# Bosch 1617evs template guides



## nkawtg (Nov 5, 2015)

I'm aware I can get them from Bosch, but what is the best template guide design on the market?


----------



## Cherryville Chuck (Sep 28, 2010)

The most common is the Porter Cable design which is 1 3/16" through bore and 1 3/8" counter bore.


----------



## Semipro (Mar 22, 2013)

I agree with Chuck.
nice thing about the porter design everybody sell them!


----------



## nkawtg (Nov 5, 2015)

My bad. I have the 1617EVS not the 1619.


----------



## Semipro (Mar 22, 2013)

nkawtg said:


> My bad. I have the 1617EVS not the 1619.


I corrected IT!
but even so you can make or but a base plate to fit the 1617 that will use the porter cable design

check with Pat Waren (Quillman) http://patwarner.com


----------



## Mike (Nov 22, 2004)

Walter, the 1617, MR23 and 1619 all use the same quick change adapter and the same PC style adapter. Bosch's steel bushings are better for rough construction but for home woodworking the PC style in brass is the best option. This is for a couple of reasons: Brass ring nuts will not come loose the way steel ring nuts do which will ruin your cut and possibly your bit. Brass is soft and will not chip the carbide tips should they bump against each other when swapping bits. The Bosch quick release adapter lets you swap or remove/install bushings without changing the bit height. This is a big time saver and no tools required. The sub base plates on current models can be adjusted for perfect center which is critical to getting good results with guide bushings. Bosch offers a centering cone which properly aligns the sub base plate. As long as the sub base plate is not removed this should last indefinitely.

PC style guide bushings come in two types: a set with different collar lengths and a set with all the collar heights the same.(a hair under 1/4") The second option is the one I recommend.

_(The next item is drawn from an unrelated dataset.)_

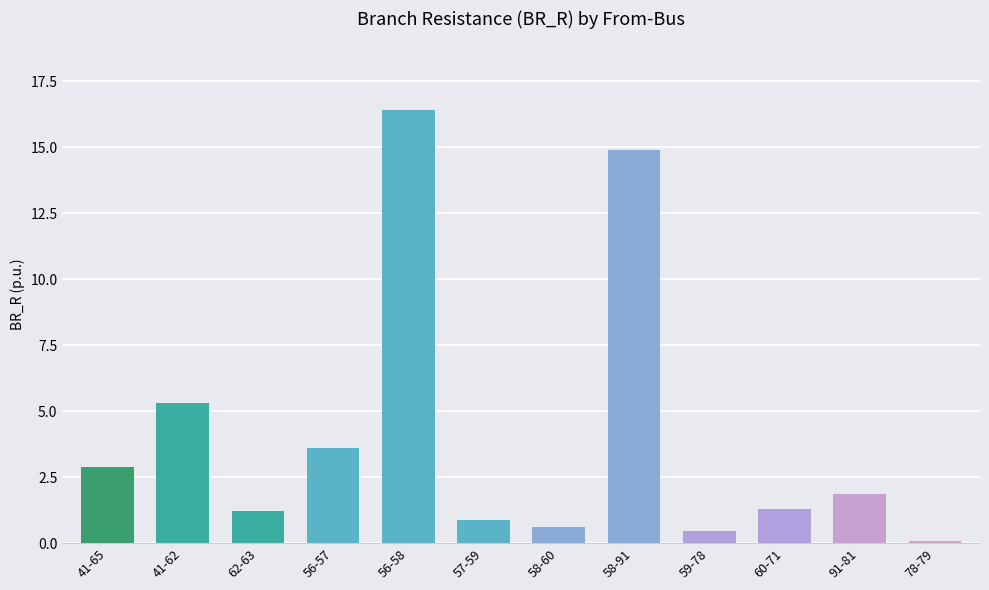

Where is the data nearest to the value 8?

41-62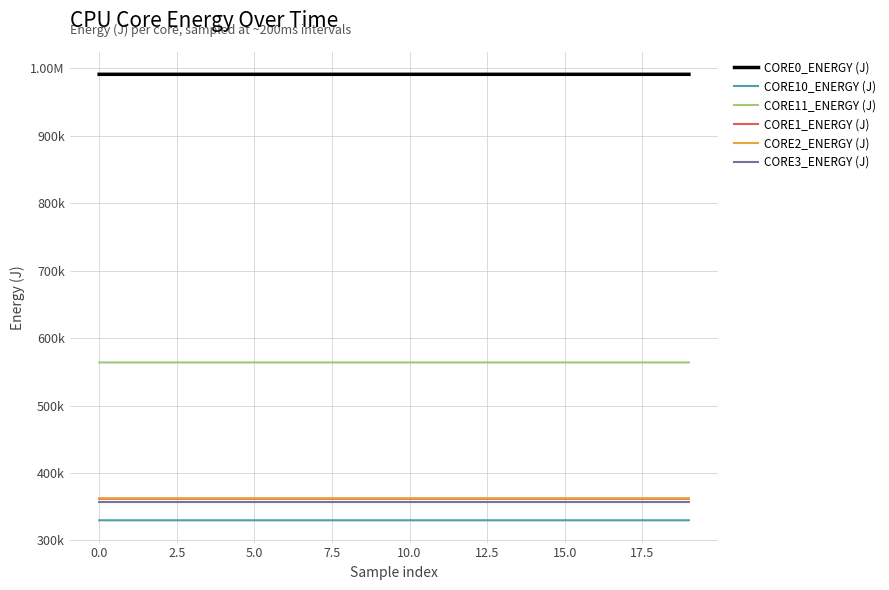

What is the label of the 8th point from the right?

12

This allows you to use 1/4" material for all your templates.(Saves money on template cost, is lighter and easier to store) Woodcraft sells a set like this.


----------



## Quillman (Aug 16, 2010)

In my view, there all compromises.
I think the best ones were the Rosendahl's.
PC/DW are the industry standards.
Notwithstanding, they too, have their compromises.


----------